Before billionaire investor Wilbur Ross, Donald Trump’s pick for commerce secretary, arrived on Capitol Hill for a confirmation hearing Wednesday, he fired a member of his household staff because the person was undocumented.
Ross admitted to the Senate Commerce Committee that he re-checked the documentation of the “dozen or so” household workers he’s had over the years and all but one provided the necessary paperwork to prove he or she was legally able to work in the U.S. That employee was immediately “terminated,” Ross said.
A staunch defender of the one percent, Ross is worth $2.9 billion and though he’ll be one of the richest people ever to hold public office, he’s not even the richest Trump appointee. When you have all that money, you end up buying a lot of homes — Ross has at least four, in Manhattan, Southampton, Palm Beach, and D.C. — and that means you have to hire a lot of help. That’s why Ross has enough household employees to field a full-court basketball game, with coaches.
In addition to hired help, Ross spoke on the issues of trade and tariffs during the hearing. His top priority should he be confirmed, and there’s no reason to think he won’t, will be renegotiating NAFTA, Ross said.

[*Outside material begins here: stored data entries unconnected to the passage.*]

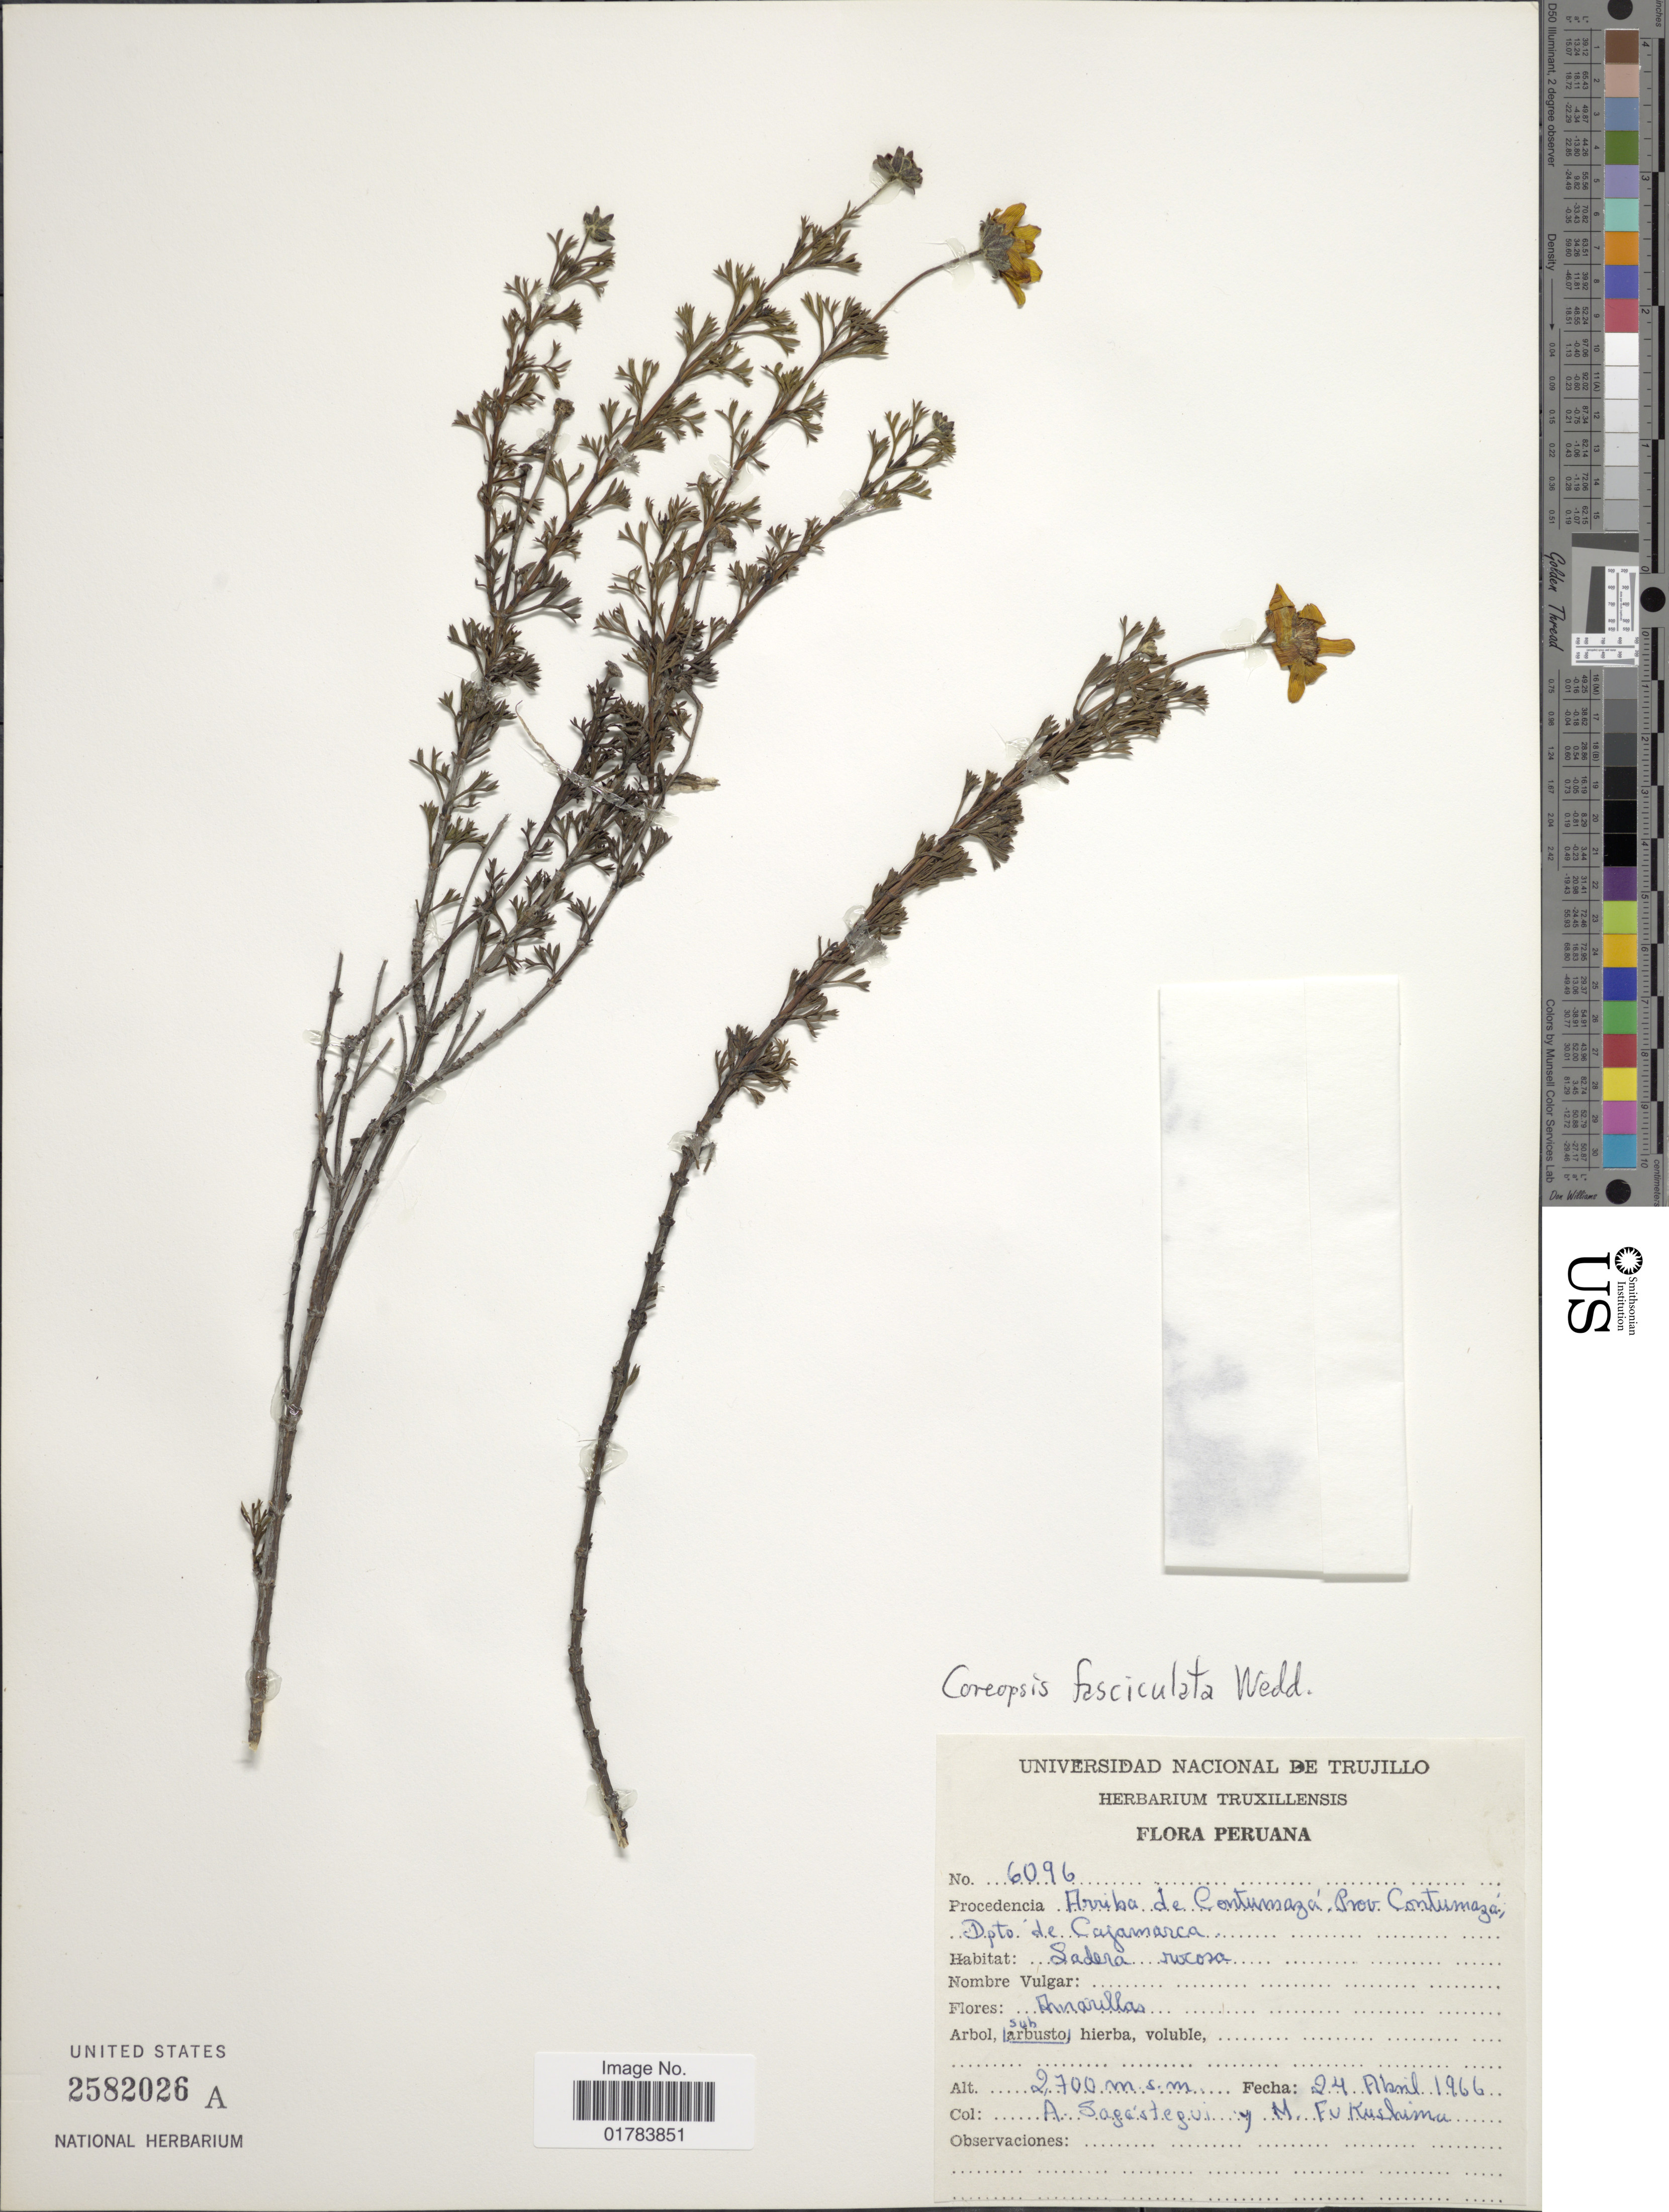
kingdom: Plantae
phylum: Tracheophyta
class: Magnoliopsida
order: Asterales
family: Asteraceae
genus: Coreopsis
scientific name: Coreopsis fasciculata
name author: Wedd.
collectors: A. Sagástegui A. & M. Fukushima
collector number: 6096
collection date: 1966-04-24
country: Peru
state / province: Cajamarca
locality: Procedencia Arriba de Contumaza, Prov. Contumaza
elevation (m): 2700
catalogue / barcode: US 2582026A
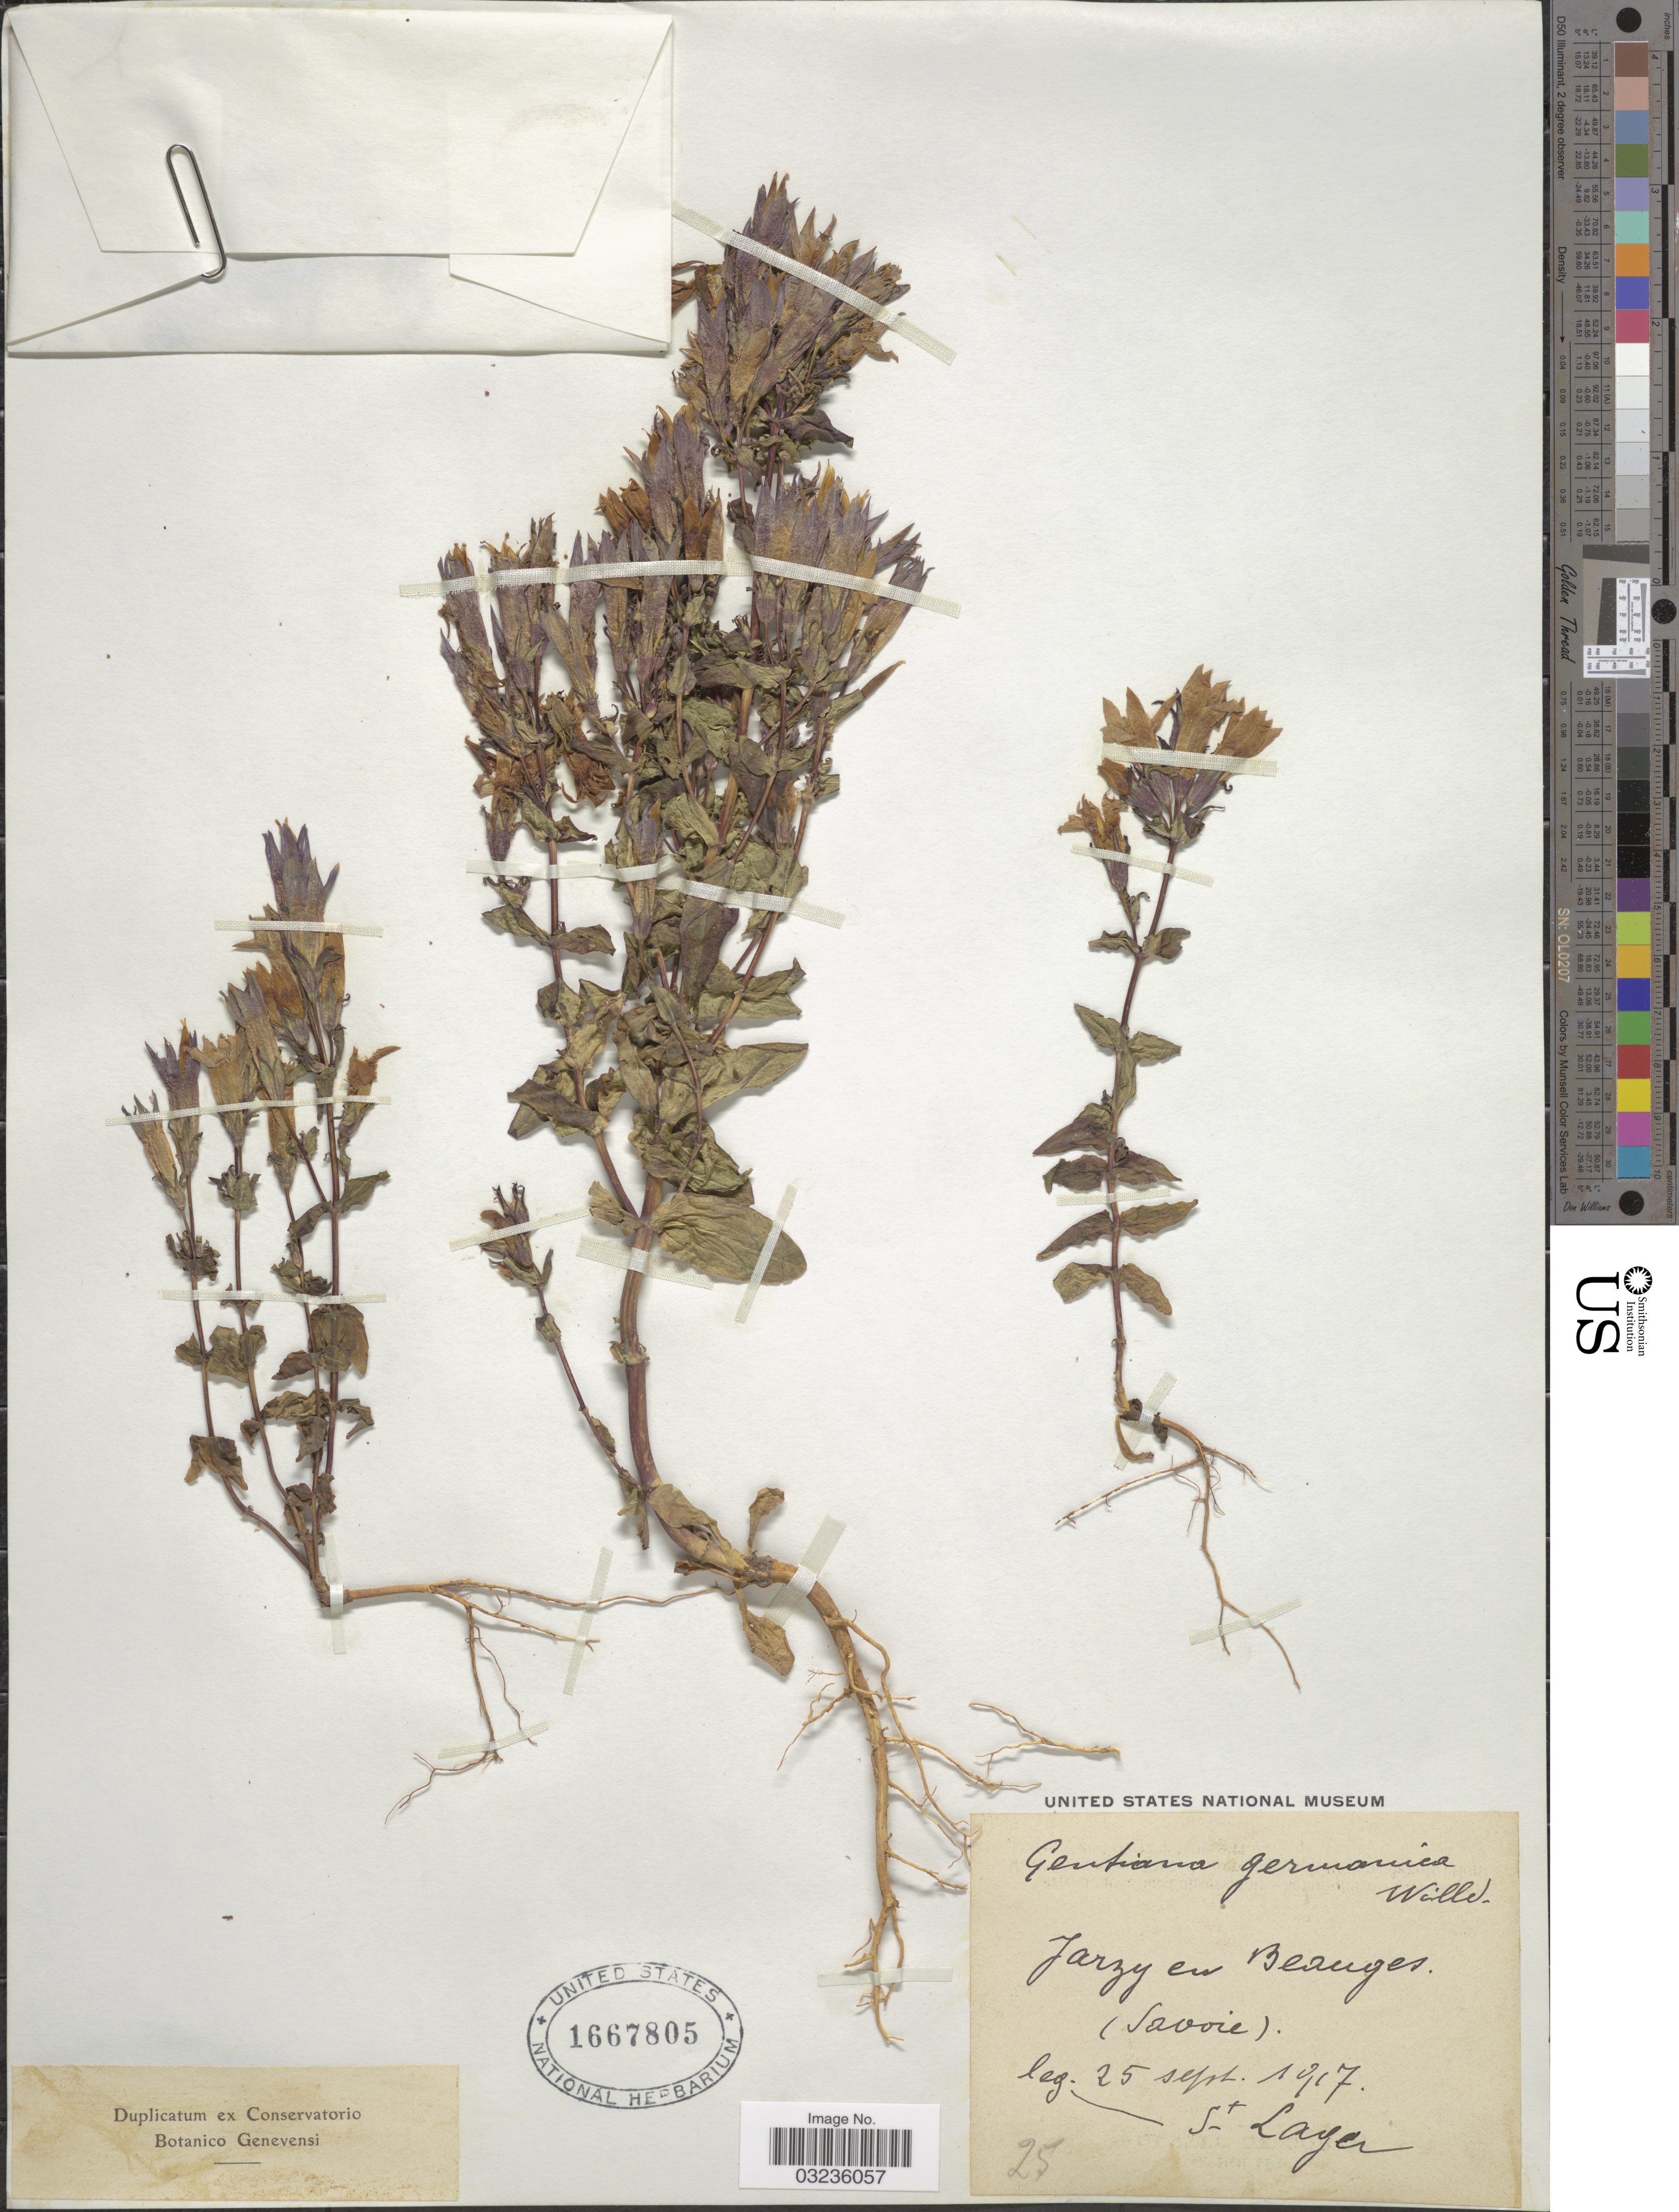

“I am not anti-trade. I am pro-trade,” he said. “But I am pro-sensible trade, not pro-trade that is to the disadvantage of the American worker and the American manufacturing community.”
On China, Ross talked tough, calling the nation “the most protectionist country of very large countries.” He also said that those countries refusing to “play by the rules” when it comes to trade should “get punished — and severely.”
Ross may have been as strong on China as his new boss, but he didn’t quite get behind Trump’s stance on tariffs. The president-elect has threatened a 35 percent tariff on companies that move jobs to Mexico. Most recently, he warned BMW that if it plans to make cars in Mexico and sell them in the U.S., it will be hit with a 35 percent tax. Ross said there should be higher priorities.
“I think the pro-growth thing is stimulating exports, much more than just curtailing imports,” he said. Ross went on to downplay the threat of a 35 percent tariff, which he implied was less of a warning of an actual policy change than a good way to let other countries know that “change is coming.”